Closed Vladimir37 closed 1 year ago
Yes, I absolutely agree that reverse conversion (often called serialization) would be a huge boon. Unfortunately the conversion from the data file to an object is lossy, meaning that given certain objects, it's ambiguous what the correct serialization should be.
Given:
{
"foo": [1, 2]
}
is the correct serialization:
foo=1
foo=2
or
foo = { 1 2 }
or even
foo = { 1.000 2.0 }
jomini currently doesn't have a strong enough vocabulary to roundtrip deserialize and then serialize without ambiguity.
It seems to me that this problem can be solved if Jomini will display the serialized data in a format like this:
{
"type": <type>,
"body": <body>
}
In this way,
{
"foo": {
"type": "int_array",
"body": [1, 2]
}
}
will be deserialized to
foo = { 1 2 }
If type
field is float_array
:
foo = { 1.0 2.0 }
If type
field is chain
:
foo=1
foo=2
Using the "type" field would help eliminate ambiguity, as it seems to me.
You're absolutely right that there are ways to disambiguate the types (and your idea is a good one). The one downside is that instead of accessing like foo.bar
, one would have to do foo.body.bar.body
This problem can be solved if Jomini will have two methods. For example:
jomini.parse
- Currently existing method. The data is easy to read, but they can not be serialized.jomini.deserialization
- Derealization using body/type objects.Thus, the data for easy viewing and data for use with subsequent serialization will be separated.
Ideally there'd only be one method to ease differences in parsing. There may be a way to create a class where we keep all properties on the class + a jomini_type()
method that is used in a save()
method to disambiguate.
But this may be wishful thinking and creating two methods may be more practical in the short term.

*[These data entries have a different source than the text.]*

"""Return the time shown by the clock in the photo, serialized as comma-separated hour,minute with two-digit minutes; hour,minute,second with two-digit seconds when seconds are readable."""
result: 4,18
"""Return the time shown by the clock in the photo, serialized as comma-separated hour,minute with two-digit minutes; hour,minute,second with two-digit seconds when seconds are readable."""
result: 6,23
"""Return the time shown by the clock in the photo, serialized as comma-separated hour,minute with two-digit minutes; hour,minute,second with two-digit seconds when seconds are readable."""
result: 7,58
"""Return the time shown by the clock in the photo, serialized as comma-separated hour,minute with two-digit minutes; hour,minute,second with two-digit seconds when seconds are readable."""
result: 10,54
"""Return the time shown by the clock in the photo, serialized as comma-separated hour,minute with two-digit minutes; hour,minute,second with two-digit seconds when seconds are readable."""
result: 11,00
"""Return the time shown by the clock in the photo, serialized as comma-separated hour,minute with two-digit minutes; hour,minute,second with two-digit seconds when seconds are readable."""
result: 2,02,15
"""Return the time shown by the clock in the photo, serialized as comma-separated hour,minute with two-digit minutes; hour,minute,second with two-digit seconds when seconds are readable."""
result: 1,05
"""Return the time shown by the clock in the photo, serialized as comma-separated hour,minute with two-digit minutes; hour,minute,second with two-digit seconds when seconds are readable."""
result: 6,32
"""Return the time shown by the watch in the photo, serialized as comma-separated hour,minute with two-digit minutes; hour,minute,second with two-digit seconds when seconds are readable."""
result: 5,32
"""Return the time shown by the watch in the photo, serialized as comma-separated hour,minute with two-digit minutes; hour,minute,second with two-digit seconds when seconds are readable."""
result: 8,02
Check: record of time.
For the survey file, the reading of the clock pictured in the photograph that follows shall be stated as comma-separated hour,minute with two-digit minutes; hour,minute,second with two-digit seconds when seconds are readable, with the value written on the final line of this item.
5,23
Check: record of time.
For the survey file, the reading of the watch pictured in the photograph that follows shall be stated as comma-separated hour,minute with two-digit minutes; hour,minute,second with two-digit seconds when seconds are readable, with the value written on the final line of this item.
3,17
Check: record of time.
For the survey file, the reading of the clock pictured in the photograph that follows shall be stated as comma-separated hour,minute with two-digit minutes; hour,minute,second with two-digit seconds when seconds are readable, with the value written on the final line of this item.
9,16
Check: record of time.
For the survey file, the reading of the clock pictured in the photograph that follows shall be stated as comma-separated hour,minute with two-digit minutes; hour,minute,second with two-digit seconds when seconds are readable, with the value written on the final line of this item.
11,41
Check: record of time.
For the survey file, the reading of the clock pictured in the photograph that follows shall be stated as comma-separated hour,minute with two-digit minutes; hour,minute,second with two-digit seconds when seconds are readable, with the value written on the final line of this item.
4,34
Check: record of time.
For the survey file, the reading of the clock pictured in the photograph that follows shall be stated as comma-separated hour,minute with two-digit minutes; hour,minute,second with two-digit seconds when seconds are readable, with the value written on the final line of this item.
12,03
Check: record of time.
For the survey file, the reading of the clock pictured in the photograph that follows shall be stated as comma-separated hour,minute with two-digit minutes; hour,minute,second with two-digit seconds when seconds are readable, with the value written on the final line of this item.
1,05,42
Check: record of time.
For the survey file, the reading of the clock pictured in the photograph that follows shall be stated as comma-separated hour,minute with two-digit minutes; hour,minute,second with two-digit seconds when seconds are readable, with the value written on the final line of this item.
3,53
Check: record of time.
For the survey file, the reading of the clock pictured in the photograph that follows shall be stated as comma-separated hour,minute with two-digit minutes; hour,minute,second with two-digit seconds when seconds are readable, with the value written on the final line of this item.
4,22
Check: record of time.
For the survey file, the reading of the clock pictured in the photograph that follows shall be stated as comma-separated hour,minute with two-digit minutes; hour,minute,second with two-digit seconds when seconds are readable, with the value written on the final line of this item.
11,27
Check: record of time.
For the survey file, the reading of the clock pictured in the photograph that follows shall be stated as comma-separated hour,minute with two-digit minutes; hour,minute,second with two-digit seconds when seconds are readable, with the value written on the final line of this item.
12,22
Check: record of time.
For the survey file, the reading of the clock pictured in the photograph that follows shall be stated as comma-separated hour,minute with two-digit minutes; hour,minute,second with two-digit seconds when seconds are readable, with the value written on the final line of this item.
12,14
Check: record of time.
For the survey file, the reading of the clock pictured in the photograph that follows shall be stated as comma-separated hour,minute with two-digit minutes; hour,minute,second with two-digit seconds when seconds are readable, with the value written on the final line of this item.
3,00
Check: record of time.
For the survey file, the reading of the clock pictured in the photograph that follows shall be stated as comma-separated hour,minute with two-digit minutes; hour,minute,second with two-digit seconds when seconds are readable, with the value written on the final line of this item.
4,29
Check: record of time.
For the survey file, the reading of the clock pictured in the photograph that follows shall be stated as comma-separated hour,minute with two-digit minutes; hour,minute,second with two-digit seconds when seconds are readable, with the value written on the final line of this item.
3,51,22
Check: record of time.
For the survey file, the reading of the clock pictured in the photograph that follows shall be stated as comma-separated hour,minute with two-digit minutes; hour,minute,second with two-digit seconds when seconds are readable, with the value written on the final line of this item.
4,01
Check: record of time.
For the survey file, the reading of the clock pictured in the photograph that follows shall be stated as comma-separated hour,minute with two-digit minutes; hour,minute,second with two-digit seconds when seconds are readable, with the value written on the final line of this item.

You could add all the information to disambiguate types into a meta object at the top level. This way the clean access is still given, but allows you to parse that or define it if needed.
Right it should be possible to hide the disambiguation away from the user (but still keep it available for serialization) 🤔
Saying that, I don't have any plans for continued development as the current method of parsing (using jison) exhausts heap space, so a rewrite would be necessary to make viable to parse large files.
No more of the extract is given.